- _Activity_:
Copy word for word the lines from the start of the records through the line that contains "left ear: (1101, 453)", both included.

- _Dataset content_:
━━━━━━━━━━━━━━━━━━━━━━━━━━━━━━
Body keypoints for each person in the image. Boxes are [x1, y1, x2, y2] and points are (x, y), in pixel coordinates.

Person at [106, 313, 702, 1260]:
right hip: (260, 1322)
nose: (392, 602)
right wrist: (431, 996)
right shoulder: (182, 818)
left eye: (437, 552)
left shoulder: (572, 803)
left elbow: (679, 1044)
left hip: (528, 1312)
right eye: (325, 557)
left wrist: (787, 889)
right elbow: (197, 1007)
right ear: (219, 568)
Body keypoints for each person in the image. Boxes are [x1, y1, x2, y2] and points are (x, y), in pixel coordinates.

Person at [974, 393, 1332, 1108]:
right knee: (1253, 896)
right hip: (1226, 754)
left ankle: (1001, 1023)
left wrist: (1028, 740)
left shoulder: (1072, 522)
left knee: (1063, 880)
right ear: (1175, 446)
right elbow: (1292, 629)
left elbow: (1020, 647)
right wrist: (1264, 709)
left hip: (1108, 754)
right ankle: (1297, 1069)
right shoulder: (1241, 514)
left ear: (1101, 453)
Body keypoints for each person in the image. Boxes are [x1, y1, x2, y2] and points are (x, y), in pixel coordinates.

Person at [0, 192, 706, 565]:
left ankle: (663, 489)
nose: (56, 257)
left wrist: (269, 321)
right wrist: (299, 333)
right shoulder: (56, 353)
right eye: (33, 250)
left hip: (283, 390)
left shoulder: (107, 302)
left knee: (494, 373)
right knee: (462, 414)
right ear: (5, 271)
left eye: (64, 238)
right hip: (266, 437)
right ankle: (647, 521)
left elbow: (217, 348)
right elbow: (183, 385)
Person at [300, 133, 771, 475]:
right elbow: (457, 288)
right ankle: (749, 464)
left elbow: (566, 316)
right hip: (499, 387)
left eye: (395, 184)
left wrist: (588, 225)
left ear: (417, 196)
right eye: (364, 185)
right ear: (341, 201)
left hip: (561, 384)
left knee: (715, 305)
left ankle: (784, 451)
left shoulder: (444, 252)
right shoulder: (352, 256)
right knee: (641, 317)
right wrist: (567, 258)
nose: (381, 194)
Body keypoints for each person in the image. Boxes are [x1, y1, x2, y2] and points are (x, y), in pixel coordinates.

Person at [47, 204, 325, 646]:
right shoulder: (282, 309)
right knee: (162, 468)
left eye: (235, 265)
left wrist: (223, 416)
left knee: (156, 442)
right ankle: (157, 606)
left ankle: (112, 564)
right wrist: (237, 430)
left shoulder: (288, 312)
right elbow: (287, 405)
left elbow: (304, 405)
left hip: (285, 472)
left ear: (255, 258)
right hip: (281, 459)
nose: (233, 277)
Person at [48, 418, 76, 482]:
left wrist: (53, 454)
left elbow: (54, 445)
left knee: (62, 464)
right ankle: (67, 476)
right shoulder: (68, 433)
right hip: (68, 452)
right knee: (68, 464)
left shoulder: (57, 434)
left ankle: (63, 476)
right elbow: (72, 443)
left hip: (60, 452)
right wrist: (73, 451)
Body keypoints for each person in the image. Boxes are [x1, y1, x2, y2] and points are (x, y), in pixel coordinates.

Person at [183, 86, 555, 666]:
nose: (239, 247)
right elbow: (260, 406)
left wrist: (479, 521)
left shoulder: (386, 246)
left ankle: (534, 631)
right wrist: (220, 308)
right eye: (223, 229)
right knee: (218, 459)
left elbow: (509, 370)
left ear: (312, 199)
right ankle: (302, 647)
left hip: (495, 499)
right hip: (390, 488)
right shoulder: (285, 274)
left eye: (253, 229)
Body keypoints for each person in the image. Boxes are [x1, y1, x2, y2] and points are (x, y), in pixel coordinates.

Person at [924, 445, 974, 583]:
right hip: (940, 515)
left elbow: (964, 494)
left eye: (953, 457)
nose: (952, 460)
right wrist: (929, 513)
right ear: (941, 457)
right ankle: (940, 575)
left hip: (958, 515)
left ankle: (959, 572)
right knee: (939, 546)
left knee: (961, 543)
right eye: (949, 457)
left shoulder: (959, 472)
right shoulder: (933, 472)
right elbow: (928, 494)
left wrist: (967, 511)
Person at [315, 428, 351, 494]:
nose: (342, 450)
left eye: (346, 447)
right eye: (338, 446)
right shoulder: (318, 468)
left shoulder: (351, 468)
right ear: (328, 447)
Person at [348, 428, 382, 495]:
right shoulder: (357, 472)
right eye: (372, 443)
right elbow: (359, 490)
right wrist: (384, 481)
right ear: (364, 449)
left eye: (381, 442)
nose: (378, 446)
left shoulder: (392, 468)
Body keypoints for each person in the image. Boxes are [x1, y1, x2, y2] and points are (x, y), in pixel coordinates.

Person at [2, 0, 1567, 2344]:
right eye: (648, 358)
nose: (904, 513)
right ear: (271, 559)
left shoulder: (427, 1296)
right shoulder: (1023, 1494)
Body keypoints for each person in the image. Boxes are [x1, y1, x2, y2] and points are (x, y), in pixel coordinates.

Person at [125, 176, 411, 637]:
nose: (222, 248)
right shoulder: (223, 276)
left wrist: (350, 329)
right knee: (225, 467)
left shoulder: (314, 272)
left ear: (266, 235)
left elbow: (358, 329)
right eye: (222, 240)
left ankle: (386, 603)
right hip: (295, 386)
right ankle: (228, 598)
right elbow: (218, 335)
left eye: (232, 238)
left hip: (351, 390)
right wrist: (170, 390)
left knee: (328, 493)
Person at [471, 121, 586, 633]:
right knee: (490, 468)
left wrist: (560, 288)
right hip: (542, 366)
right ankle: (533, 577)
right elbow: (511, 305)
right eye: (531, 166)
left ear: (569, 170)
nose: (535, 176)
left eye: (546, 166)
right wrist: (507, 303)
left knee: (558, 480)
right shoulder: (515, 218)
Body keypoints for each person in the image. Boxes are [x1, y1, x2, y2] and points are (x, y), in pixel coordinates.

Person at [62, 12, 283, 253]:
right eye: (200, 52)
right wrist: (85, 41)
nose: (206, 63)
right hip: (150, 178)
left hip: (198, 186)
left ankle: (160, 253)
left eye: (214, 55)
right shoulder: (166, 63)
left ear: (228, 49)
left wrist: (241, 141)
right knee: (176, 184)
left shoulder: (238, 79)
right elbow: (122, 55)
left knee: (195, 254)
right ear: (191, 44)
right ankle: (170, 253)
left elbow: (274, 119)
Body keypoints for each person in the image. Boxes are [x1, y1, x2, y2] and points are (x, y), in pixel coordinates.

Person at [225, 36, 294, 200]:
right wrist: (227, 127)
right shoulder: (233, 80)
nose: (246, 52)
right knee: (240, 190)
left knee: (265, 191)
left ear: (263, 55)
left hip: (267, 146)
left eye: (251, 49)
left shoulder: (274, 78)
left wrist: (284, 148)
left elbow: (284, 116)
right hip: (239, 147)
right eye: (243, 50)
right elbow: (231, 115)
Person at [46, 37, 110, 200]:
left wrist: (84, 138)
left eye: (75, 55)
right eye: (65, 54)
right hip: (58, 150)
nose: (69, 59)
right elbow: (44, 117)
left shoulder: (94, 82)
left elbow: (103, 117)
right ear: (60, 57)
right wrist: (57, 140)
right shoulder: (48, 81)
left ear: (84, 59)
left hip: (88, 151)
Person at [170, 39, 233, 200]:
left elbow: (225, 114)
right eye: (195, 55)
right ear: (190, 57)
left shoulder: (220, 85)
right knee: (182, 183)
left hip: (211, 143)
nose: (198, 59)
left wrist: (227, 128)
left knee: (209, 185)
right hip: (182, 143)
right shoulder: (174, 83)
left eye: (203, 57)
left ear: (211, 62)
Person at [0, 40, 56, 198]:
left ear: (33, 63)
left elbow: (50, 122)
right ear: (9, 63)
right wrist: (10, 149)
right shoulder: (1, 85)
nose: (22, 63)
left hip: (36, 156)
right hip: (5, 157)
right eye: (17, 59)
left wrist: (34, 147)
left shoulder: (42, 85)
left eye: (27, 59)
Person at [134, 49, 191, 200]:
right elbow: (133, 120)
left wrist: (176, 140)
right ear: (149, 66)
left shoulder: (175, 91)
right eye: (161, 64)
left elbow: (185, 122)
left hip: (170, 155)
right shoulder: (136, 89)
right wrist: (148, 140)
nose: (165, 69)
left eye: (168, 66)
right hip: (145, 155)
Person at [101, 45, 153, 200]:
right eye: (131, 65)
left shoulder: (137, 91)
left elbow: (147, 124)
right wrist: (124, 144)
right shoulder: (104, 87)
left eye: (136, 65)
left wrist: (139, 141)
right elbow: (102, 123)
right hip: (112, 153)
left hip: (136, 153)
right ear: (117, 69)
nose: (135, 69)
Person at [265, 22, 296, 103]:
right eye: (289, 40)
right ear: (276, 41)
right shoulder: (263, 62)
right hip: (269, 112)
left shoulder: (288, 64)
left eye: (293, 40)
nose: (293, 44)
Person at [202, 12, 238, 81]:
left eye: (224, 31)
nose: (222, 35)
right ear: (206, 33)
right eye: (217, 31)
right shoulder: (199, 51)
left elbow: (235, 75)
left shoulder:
━━━━━━━━━━━━━━━━━━━━━━━━━━━━━━
- _Solution to the problem_:
Body keypoints for each person in the image. Boxes are [x1, y1, x2, y2] and points are (x, y), in pixel coordinates.

Person at [106, 313, 702, 1260]:
right hip: (260, 1322)
nose: (392, 602)
right wrist: (431, 996)
right shoulder: (182, 818)
left eye: (437, 552)
left shoulder: (572, 803)
left elbow: (679, 1044)
left hip: (528, 1312)
right eye: (325, 557)
left wrist: (787, 889)
right elbow: (197, 1007)
right ear: (219, 568)
Body keypoints for each person in the image. Boxes are [x1, y1, x2, y2] and points are (x, y), in pixel coordinates.

Person at [974, 393, 1332, 1108]:
right knee: (1253, 896)
right hip: (1226, 754)
left ankle: (1001, 1023)
left wrist: (1028, 740)
left shoulder: (1072, 522)
left knee: (1063, 880)
right ear: (1175, 446)
right elbow: (1292, 629)
left elbow: (1020, 647)
right wrist: (1264, 709)
left hip: (1108, 754)
right ankle: (1297, 1069)
right shoulder: (1241, 514)
left ear: (1101, 453)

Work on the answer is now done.